→ ACTIVITY
Go through the records below from the first line and print each one exactly, stopping after the line that contains "It's easy to". Do not print pictures or anything past that line.

[Items from a dataset]

********

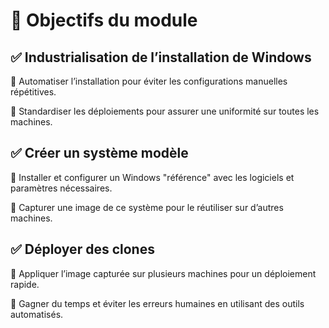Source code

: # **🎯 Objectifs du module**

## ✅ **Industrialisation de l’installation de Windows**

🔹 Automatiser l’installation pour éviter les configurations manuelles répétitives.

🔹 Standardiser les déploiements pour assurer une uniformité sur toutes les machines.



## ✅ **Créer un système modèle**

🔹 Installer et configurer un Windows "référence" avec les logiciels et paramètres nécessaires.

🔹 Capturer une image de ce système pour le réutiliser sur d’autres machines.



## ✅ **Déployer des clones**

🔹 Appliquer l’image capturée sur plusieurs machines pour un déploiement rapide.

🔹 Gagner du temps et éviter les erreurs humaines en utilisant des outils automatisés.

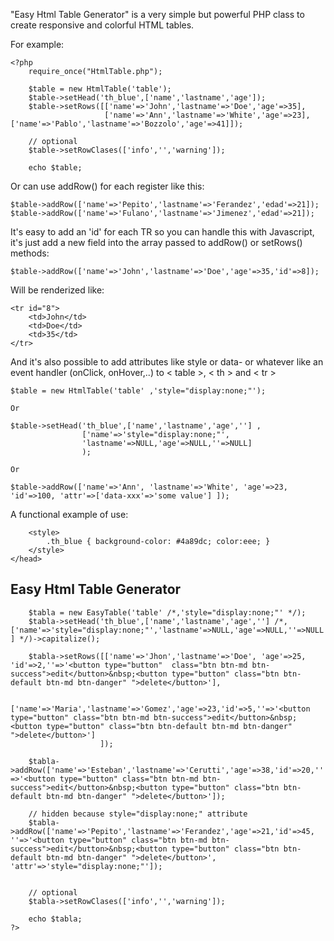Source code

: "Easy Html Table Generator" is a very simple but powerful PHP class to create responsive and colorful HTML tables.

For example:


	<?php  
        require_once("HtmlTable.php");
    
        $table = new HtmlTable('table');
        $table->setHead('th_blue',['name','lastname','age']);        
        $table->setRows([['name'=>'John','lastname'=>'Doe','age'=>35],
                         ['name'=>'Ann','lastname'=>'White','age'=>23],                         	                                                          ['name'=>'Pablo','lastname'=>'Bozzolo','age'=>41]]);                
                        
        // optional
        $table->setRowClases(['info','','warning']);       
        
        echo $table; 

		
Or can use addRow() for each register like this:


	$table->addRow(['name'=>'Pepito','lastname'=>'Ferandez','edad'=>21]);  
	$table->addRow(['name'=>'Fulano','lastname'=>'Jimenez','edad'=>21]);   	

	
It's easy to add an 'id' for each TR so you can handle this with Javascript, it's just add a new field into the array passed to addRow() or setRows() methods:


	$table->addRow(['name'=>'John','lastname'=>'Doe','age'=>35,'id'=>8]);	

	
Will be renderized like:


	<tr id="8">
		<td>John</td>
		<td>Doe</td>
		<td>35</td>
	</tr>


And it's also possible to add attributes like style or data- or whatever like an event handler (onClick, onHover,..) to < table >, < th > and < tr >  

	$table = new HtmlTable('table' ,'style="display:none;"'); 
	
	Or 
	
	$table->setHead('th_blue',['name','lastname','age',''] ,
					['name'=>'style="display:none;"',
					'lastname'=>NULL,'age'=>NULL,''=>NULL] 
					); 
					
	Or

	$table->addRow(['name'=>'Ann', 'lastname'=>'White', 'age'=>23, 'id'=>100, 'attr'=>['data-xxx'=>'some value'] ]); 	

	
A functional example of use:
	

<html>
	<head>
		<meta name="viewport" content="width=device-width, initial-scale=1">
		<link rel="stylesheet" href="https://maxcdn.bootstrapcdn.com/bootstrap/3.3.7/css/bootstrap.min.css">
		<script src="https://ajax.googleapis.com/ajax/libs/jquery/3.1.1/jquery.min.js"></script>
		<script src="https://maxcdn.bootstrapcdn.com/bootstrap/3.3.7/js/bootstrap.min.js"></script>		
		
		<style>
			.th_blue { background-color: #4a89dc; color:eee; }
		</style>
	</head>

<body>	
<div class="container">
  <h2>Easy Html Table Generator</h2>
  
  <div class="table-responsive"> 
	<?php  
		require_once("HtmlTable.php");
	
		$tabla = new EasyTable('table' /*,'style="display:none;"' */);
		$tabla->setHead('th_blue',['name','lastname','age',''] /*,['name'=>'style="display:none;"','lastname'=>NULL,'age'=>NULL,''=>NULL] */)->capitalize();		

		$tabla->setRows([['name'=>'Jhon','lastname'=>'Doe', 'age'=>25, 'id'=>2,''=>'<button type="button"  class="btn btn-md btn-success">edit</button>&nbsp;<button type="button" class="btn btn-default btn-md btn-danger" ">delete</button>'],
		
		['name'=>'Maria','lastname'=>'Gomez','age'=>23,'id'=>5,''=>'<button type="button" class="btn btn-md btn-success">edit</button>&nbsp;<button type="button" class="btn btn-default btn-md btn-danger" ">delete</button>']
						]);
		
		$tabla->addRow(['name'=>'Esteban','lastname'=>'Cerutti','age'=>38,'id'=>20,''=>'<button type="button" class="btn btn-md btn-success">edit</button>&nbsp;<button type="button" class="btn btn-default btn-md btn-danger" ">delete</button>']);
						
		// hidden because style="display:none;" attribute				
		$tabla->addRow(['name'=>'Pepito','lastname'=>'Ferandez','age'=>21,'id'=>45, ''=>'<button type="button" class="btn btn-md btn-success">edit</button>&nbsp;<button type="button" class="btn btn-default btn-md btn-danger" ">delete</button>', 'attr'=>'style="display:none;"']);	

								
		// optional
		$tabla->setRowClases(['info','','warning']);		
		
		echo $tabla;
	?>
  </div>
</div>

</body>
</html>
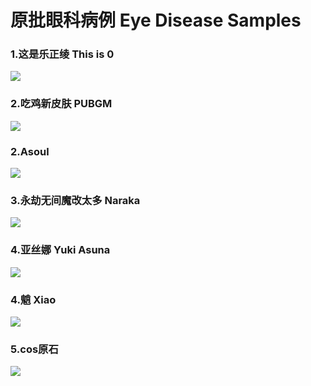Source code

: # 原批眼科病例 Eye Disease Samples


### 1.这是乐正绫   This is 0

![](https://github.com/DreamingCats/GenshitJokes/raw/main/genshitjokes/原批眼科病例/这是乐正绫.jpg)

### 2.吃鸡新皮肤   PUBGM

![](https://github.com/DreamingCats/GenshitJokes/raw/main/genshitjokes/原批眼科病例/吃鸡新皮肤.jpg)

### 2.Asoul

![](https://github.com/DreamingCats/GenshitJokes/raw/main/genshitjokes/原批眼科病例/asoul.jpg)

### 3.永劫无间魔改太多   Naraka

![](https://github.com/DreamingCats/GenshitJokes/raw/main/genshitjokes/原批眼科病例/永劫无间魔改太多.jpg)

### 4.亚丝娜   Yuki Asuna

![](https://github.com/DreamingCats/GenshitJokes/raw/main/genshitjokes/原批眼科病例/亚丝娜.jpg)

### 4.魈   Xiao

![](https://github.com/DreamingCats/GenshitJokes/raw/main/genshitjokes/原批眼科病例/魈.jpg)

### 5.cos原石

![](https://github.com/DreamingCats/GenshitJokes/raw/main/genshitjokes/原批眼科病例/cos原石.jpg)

********

→ PROBLEM SOLUTION
Source code

: # **🎯 Objectifs du module**

## ✅ **Industrialisation de l’installation de Windows**

🔹 Automatiser l’installation pour éviter les configurations manuelles répétitives.

🔹 Standardiser les déploiements pour assurer une uniformité sur toutes les machines.



## ✅ **Créer un système modèle**

🔹 Installer et configurer un Windows "référence" avec les logiciels et paramètres nécessaires.

🔹 Capturer une image de ce système pour le réutiliser sur d’autres machines.



## ✅ **Déployer des clones**

🔹 Appliquer l’image capturée sur plusieurs machines pour un déploiement rapide.

🔹 Gagner du temps et éviter les erreurs humaines en utilisant des outils automatisés.

Source code

: "Easy Html Table Generator" is a very simple but powerful PHP class to create responsive and colorful HTML tables.

For example:


	<?php  
        require_once("HtmlTable.php");
    
        $table = new HtmlTable('table');
        $table->setHead('th_blue',['name','lastname','age']);        
        $table->setRows([['name'=>'John','lastname'=>'Doe','age'=>35],
                         ['name'=>'Ann','lastname'=>'White','age'=>23],                         	                                                          ['name'=>'Pablo','lastname'=>'Bozzolo','age'=>41]]);                
                        
        // optional
        $table->setRowClases(['info','','warning']);       
        
        echo $table; 

		
Or can use addRow() for each register like this:


	$table->addRow(['name'=>'Pepito','lastname'=>'Ferandez','edad'=>21]);  
	$table->addRow(['name'=>'Fulano','lastname'=>'Jimenez','edad'=>21]);   	

	
It's easy to add an 'id' for each TR so you can handle this with Javascript, it's just add a new field into the array passed to addRow() or setRows() methods:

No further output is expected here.